The Company and the Board are cognisant of the current circumstances relating to COVID-19 and the impact it is having, and is likely to continue to have, on physical meetings. Accordingly, the Board has made the decision that it will hold a physical Meeting with appropriate social gathering and physical distancing measures in place to comply with the State and Federal Government’s current restrictions for physical gatherings.
In addition and in accordance with the ASIC ‘No-Action Position’ letter, the Company will not be dispatching physical copies of the Notice of General Meeting ( Notice ). Instead, a copy of the Notice will be available under - the “ASX announcements” section of Eagle Mountain’s website at http://eaglemountain.com.au/asx announcements/ .

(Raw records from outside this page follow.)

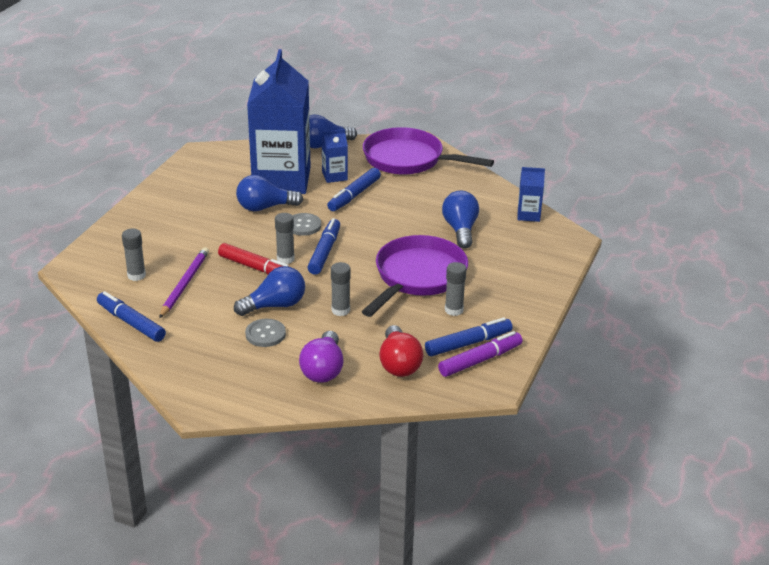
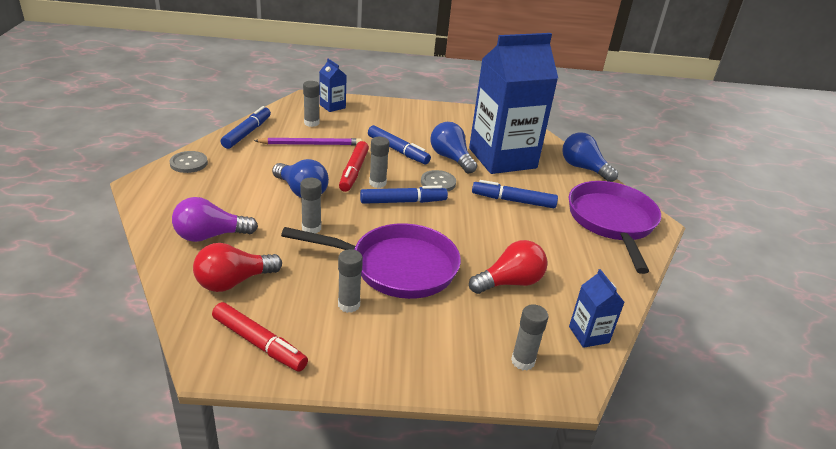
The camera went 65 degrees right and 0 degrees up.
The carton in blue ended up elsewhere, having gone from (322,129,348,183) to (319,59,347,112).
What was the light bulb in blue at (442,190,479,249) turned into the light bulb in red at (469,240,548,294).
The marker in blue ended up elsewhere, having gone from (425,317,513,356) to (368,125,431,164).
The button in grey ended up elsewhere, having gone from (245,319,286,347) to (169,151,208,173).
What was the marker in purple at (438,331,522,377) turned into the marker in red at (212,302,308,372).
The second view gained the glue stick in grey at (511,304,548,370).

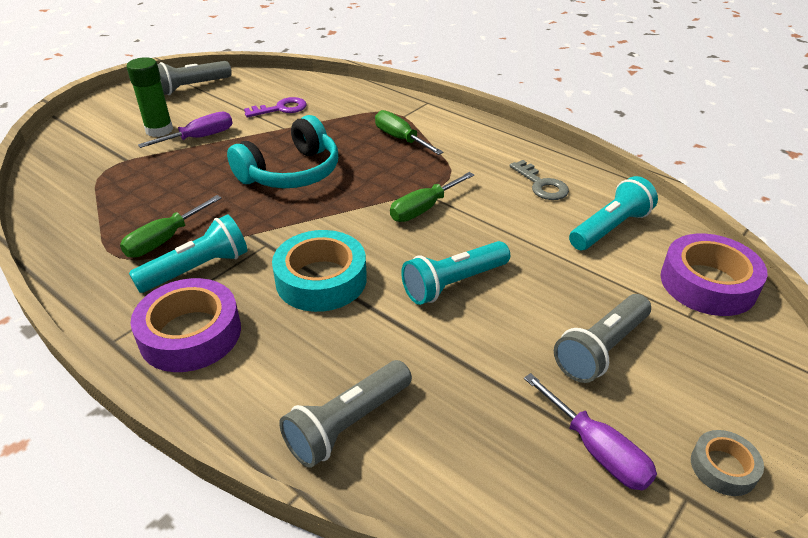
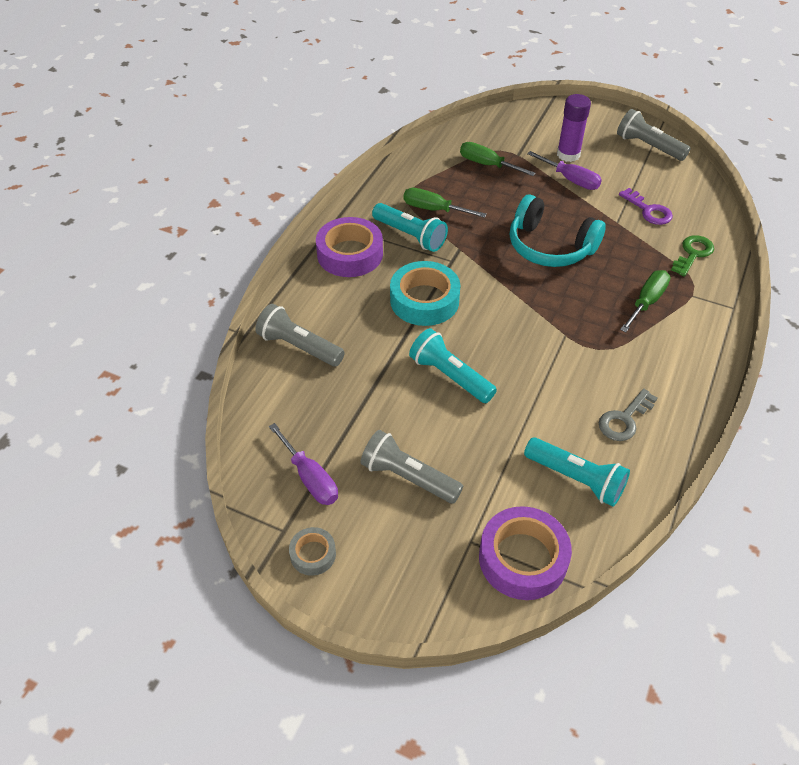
The camera went 75 degrees right and 10 degrees up.
What was the glue stick in green at (127,57,173,137) turned into the glue stick in purple at (557,94,591,162).
The screwdriver in green ended up elsewhere, having gone from (390,172,474,222) to (460,142,536,176).
The screwdriver in purple at (524,373,657,490) ended up facing another way, 75 degrees counterclockwise from before.
The second view gained the key in green at (671,235,714,277).

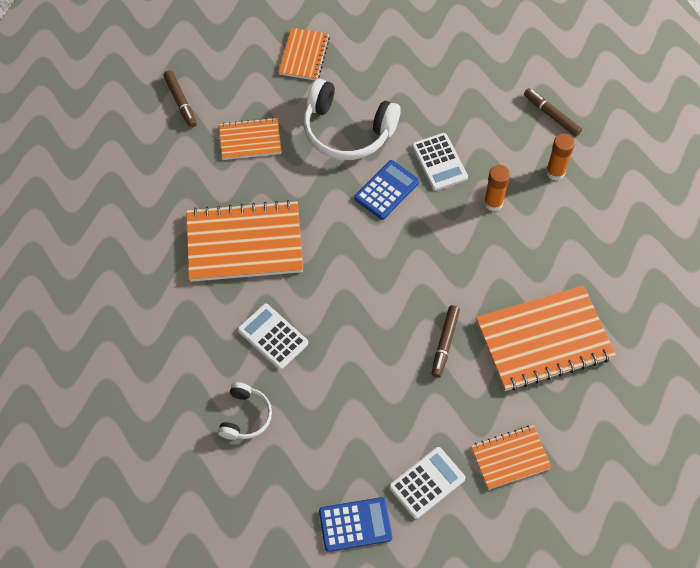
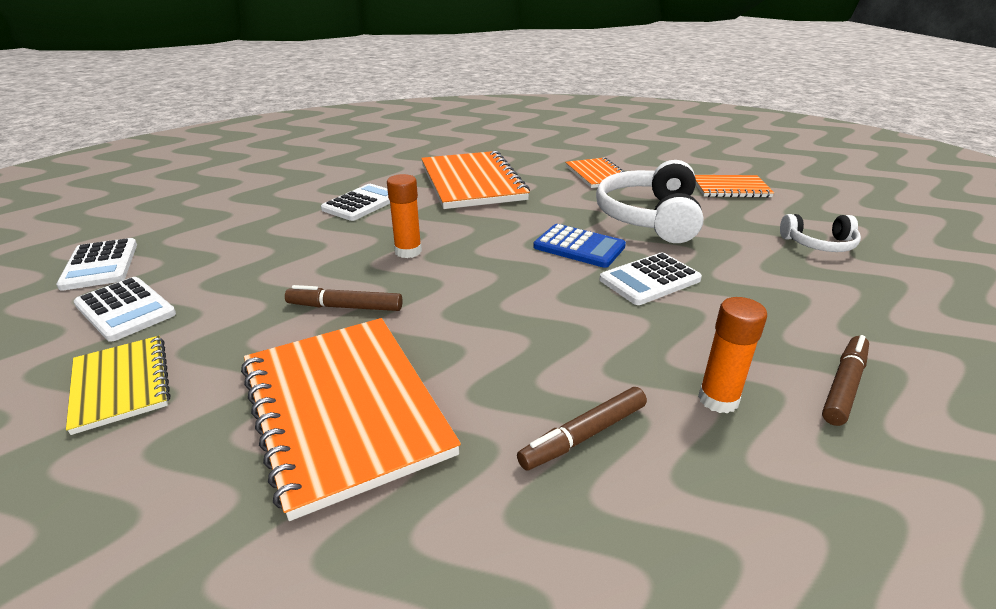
The camera went 80 degrees right and 30 degrees down.
The marker in brown ended up elsewhere, having gone from (163,70,197,128) to (517,387,647,470).
The glue stick in orange ended up elsewhere, having gone from (484,165,510,211) to (387,174,422,258).
The headphones in white ended up elsewhere, having gone from (218,382,272,440) to (780,214,861,252).
What was the notebook in orange at (471,425,552,490) turned into the notebook in yellow at (66,336,170,435).
What was the calculator in blue at (319,497,392,552) turned into the calculator in white at (56,238,137,291).

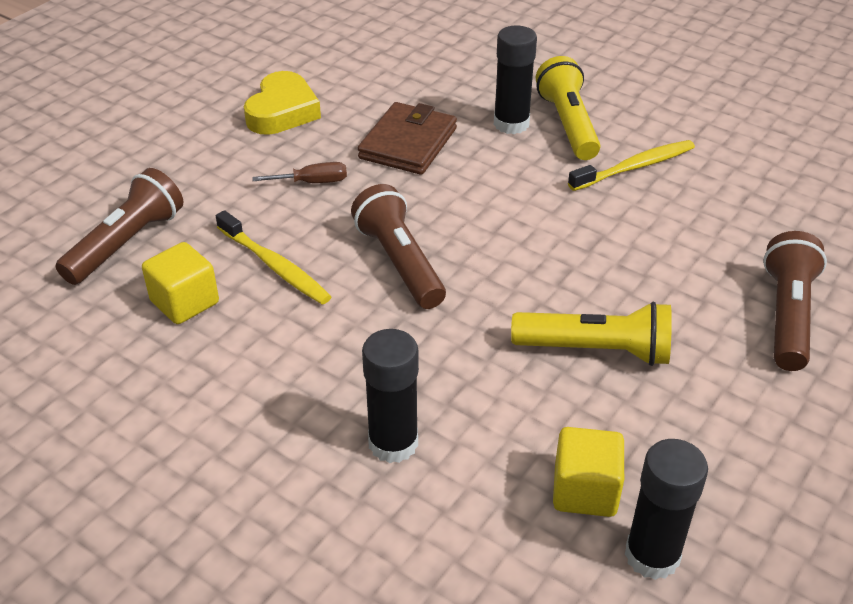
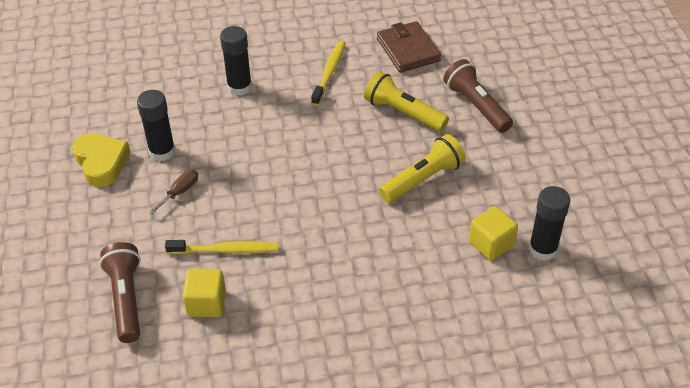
The camera went 45 degrees left and 5 degrees up.
The flashlight in yellow ended up elsewhere, having gone from (536,56,600,160) to (364,71,449,132).
The wallet in brown ended up elsewhere, having gone from (358,102,457,175) to (377,21,441,73).
The second view lost the flashlight in brown at (351,184,446,309).
The glue stick in black ended up elsewhere, having gone from (362,329,419,463) to (137,90,175,161).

As you have not elected to receive notices by email, a copy of your personalised proxy form is enclosed for your convenience. Shareholders are encouraged to complete and lodge their proxies online or otherwise in accordance with the instructions set out in the proxy form and the Notice.
Your proxy voting instruction must be received by 11.00am (AWST) on Wednesday, 28 April 2021, being not less than 48 hours before the commencement of the Meeting. Any proxy voting instructions received after that time will not be valid for the Meeting.
The Notice is important and should be read in its entirety. If you are in doubt as to the course of action you should follow, you should consult your financial adviser, lawyer, accountant or other professional adviser. If you have any difficulties obtaining a copy of the Notice of Meeting please contact the Company’s share registry, Computershare Investor Services Pty Limited on, 1300 850 505 (within Australia) or +61 3 9415 4000 (overseas).
Circumstances relating to COVID-19 are changing rapidly. The Company will update shareholders if changing circumstances will impact the planning or arrangements for the Meeting by way of announcement on ASX and the details will also be made available on our website at http://eaglemountain.com.au/asx-announcements/
The Company appreciates the understanding of shareholders during this time.